Решение проблемы Пикалёво – начинать делать людей собственниками предприятия, то есть хозяевами. Да, они будут миноритариями, а Дерипаска или кто-то ещё будет иметь контрольный, блокирующий пакет – что с того? В развитом мире такого сорта предприятия давно являются открытыми корпорациями, пакет крупнейших собственников – 1-2-3%, есть акции у работников, есть и у тех, кто играет на фондовой бирже – пожалуйста. И есть профессиональная администрация, имеется госрегулирование и его органы, которые могут быть в доле.

У каждого актива должен быть собственник. В идеале у каждого станка должен быть собственник, и у каждого болта собственник. Люди, работающие на предприятии, конечно, должны быть причастны к технологии управления капитализацией и её подсчету. Тогда они смогут аргументированно, по-хозяйски обо всём судить. В частности, собственник должен знать, каким образом устроен бюджет, где в нём добавленная стоимость, как она распределяется, что там с дивидендами и ростом цен на акции, как можно в этом поучаствовать, на что повлиять.

Но ещё важнее, что каждый гражданин – он и собственник страны, и её собственность.
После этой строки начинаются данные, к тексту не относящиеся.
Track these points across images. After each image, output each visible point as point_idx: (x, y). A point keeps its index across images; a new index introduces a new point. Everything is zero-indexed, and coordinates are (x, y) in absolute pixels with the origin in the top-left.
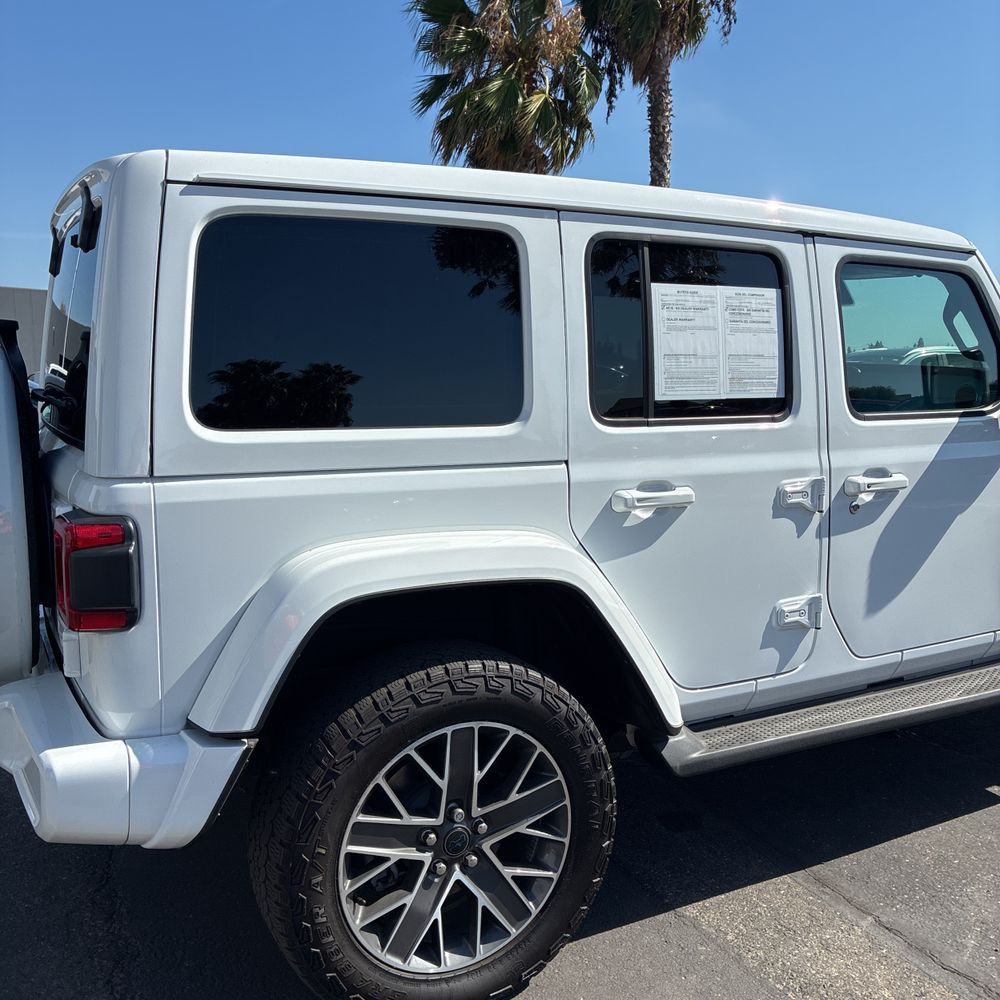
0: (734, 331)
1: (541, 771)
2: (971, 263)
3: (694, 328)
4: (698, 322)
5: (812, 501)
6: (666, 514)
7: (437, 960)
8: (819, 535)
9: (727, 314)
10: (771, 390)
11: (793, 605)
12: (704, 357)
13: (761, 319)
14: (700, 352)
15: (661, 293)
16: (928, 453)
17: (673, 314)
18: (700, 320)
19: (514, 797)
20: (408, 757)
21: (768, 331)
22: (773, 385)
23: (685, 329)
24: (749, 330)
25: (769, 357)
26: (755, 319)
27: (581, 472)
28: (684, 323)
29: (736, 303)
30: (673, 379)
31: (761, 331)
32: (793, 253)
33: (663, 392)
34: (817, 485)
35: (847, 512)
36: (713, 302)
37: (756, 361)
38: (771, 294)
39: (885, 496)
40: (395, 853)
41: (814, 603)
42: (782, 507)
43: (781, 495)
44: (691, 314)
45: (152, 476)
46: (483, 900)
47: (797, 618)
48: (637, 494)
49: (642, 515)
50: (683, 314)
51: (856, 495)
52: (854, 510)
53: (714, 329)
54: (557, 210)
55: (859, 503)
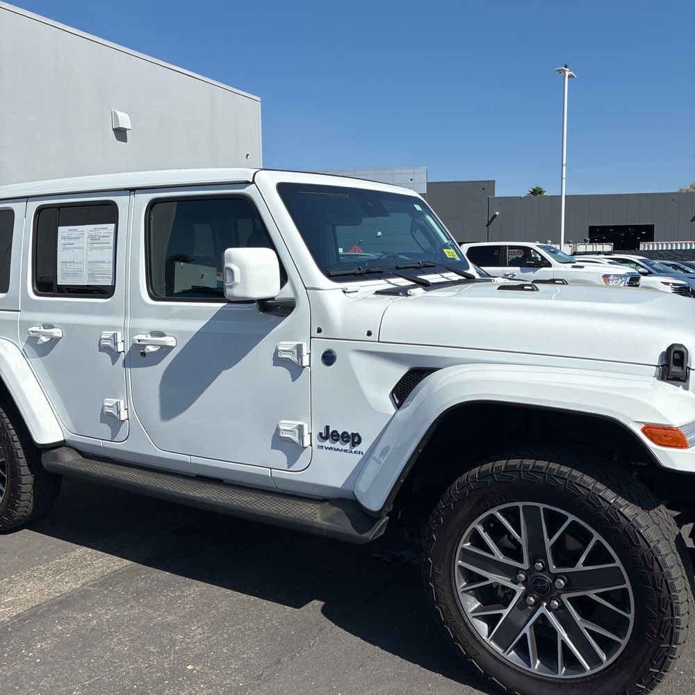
0: (92, 248)
2: (248, 190)
3: (73, 248)
4: (76, 245)
5: (114, 345)
6: (53, 342)
8: (125, 365)
9: (89, 240)
10: (108, 280)
11: (109, 403)
12: (77, 263)
13: (105, 241)
14: (76, 260)
15: (62, 232)
17: (65, 242)
18: (77, 243)
21: (107, 248)
22: (110, 278)
23: (70, 249)
24: (98, 248)
25: (108, 263)
26: (102, 241)
27: (25, 316)
28: (70, 246)
29: (93, 233)
30: (65, 275)
31: (104, 248)
32: (121, 201)
33: (60, 280)
34: (115, 336)
35: (139, 356)
36: (83, 234)
37: (101, 265)
38: (112, 226)
41: (118, 405)
42: (102, 347)
43: (101, 339)
44: (73, 241)
47: (112, 411)
48: (42, 330)
49: (44, 339)
50: (70, 241)
51: (144, 346)
52: (144, 354)
53: (82, 248)
54: (27, 197)
55: (146, 351)
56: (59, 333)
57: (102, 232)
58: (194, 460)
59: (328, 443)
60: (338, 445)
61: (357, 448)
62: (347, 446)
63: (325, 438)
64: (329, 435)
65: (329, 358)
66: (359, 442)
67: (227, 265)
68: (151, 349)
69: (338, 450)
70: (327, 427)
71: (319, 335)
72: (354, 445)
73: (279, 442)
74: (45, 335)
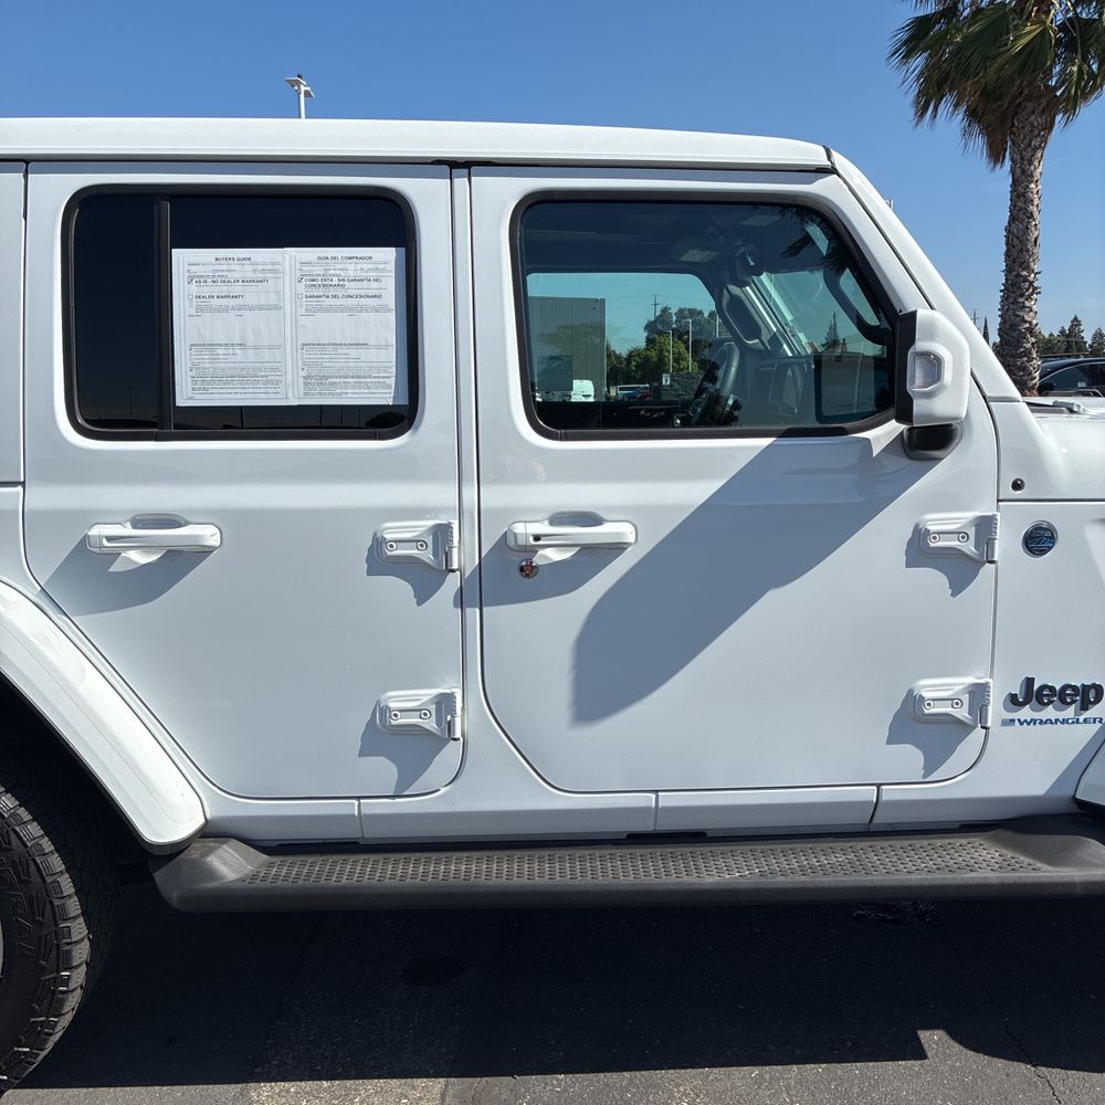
0: (311, 311)
2: (822, 188)
3: (240, 308)
4: (250, 299)
5: (435, 554)
6: (181, 560)
8: (461, 601)
9: (301, 288)
10: (384, 393)
11: (407, 701)
12: (256, 348)
13: (362, 292)
14: (251, 341)
15: (187, 263)
16: (699, 492)
17: (206, 291)
18: (252, 296)
21: (376, 310)
22: (389, 387)
23: (226, 309)
24: (342, 309)
25: (378, 347)
26: (350, 292)
27: (42, 497)
28: (225, 302)
29: (318, 270)
30: (202, 380)
31: (362, 309)
32: (425, 195)
33: (187, 394)
34: (441, 534)
35: (514, 573)
36: (276, 271)
37: (353, 353)
38: (386, 257)
39: (598, 555)
41: (444, 703)
42: (380, 560)
43: (378, 543)
44: (237, 289)
47: (417, 721)
48: (128, 531)
49: (140, 558)
50: (224, 290)
51: (533, 550)
52: (528, 570)
53: (277, 308)
54: (27, 160)
55: (537, 561)
56: (209, 535)
57: (352, 270)
58: (667, 800)
59: (1026, 713)
60: (1050, 712)
61: (1092, 713)
62: (1070, 712)
63: (1023, 704)
64: (1032, 695)
65: (1039, 540)
66: (1098, 699)
67: (921, 345)
68: (555, 555)
69: (1049, 722)
70: (1029, 682)
71: (1018, 494)
72: (1085, 707)
73: (914, 724)
74: (145, 546)
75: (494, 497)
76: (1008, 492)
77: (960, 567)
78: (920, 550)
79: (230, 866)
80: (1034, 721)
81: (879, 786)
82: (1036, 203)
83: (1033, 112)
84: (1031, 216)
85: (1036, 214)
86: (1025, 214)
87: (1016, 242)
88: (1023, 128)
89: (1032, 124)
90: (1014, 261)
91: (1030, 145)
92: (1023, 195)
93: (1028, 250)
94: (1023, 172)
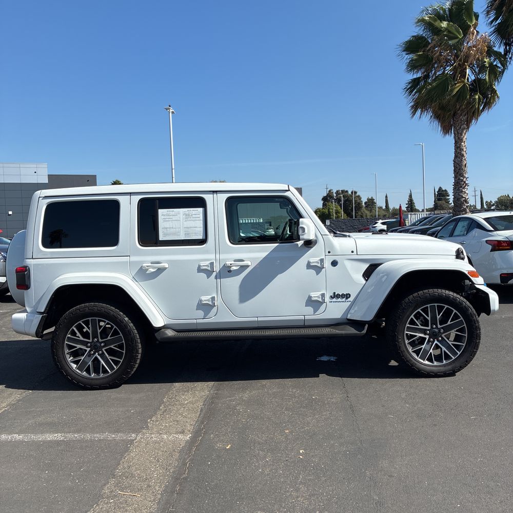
0: (186, 221)
1: (116, 333)
2: (287, 194)
3: (172, 220)
4: (174, 219)
5: (211, 268)
6: (160, 270)
7: (89, 374)
8: (216, 278)
9: (184, 216)
10: (200, 237)
11: (206, 299)
12: (175, 228)
13: (196, 217)
14: (174, 227)
15: (161, 212)
16: (264, 255)
17: (165, 217)
18: (174, 218)
19: (109, 338)
20: (80, 323)
21: (199, 220)
22: (201, 235)
23: (169, 221)
24: (192, 220)
25: (199, 227)
26: (194, 217)
27: (133, 259)
28: (169, 219)
29: (187, 213)
30: (165, 235)
31: (196, 220)
32: (208, 198)
33: (161, 238)
34: (212, 264)
35: (227, 272)
36: (179, 213)
37: (194, 229)
38: (201, 210)
39: (244, 268)
40: (79, 346)
41: (213, 298)
42: (200, 270)
43: (199, 266)
44: (171, 217)
45: (33, 258)
46: (102, 362)
47: (208, 302)
48: (150, 265)
49: (152, 270)
50: (169, 217)
51: (230, 267)
52: (230, 271)
53: (179, 220)
54: (131, 193)
55: (231, 269)
56: (166, 265)
57: (194, 213)
58: (260, 319)
59: (334, 300)
60: (339, 300)
61: (349, 300)
62: (344, 300)
63: (333, 298)
64: (335, 296)
65: (334, 263)
66: (350, 297)
67: (301, 226)
68: (235, 268)
69: (339, 302)
70: (335, 293)
71: (329, 254)
72: (347, 299)
73: (310, 302)
74: (154, 268)
75: (223, 256)
76: (327, 254)
77: (318, 269)
78: (309, 266)
79: (170, 333)
80: (336, 302)
81: (304, 316)
82: (465, 150)
83: (461, 115)
84: (463, 155)
85: (465, 155)
86: (460, 155)
87: (457, 166)
88: (458, 121)
89: (461, 120)
90: (457, 173)
91: (461, 128)
92: (459, 147)
93: (462, 169)
94: (459, 138)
Это называется не национализация, а современная нация. В высоком смысле слова вся нация должна стать собственником страны. Но она не может стать собственником через головы своих граждан, их товариществ, объединений и корпораций.

Фактически на Западе давно уже прорастает и формируется высокоразвитая общественная собственность на средства производства. Во всем мире реализуется тенденция, давно замеченная и обозначенная, кстати, Марксом – только не коммунистом, а институциалистом. Развитие с конца позапрошлого века развернулось как бы в обратную сторону: от достигнутого рубежа абсолютно частной собственности – ко всё более общественной. Но только не путем уничтожения частной собственности, а путем овладения ею: построения на её надёжном фундаменте интегративных структур, помогающих ей производить в разы эффективнее.

* * *

Пикалёв – фамилия крестьянина, основавшего хутор неподалеку от места, где обосновалась особая тройка заводов, пародийно повторяющих ныне участь СНГ.

«Фоносемантический анализ слова Пикалёв» на сайте analizfamilii.ru даёт значения: трусливый, маленький, низменный, тихий, тусклый, печальный, слабый. Похоже, тут не обошлось без флейты-пикколо.

Пикалёво так и просится в побратимы к пресловутой деревне Гадюкино.

Но ведь и само словцо «пресловутый» некогда значило «славный», «знаменитый», и лишь потом прошло, по Китерману, через процесс эмоциональной переоценки.

Звучный Аустерлиц, в ряду с которым Пикалёво смотрится откровенным стёбом – ныне Славков-у-Брна, занюханный городишко в три с лишком раз меньше нашего нефелинового гиганта. Auster в немецком диалекте – плевок.

Капитан Врунгель ошибался – яхте по имени «Беда» предстояло долгое и славное плавание. Куда ж нам плыть?

Что, если не решим проблему, названную именем Пикалёво – уже нарицательным? Мы получим пикалёво в сотнях городов, тысячах мест. Людям подали знак надежды: по-человечески обошлись. Путин держал себя с ними как хозяин с хозяевами. Но не успел объяснить, что делать дальше.

Этот вопрос – открытый. Что конкретно предпринять теперь владельцам трёх пикалёвских предприятий? Их работникам? Что делать власти, дебютировавшей в роли хозяина? Пути назад нет. Стоять на месте – остановить заводы. Сказано же: Россия – вперёд! Каков бы ни был следующий шаг, он должен быть шагом собственника.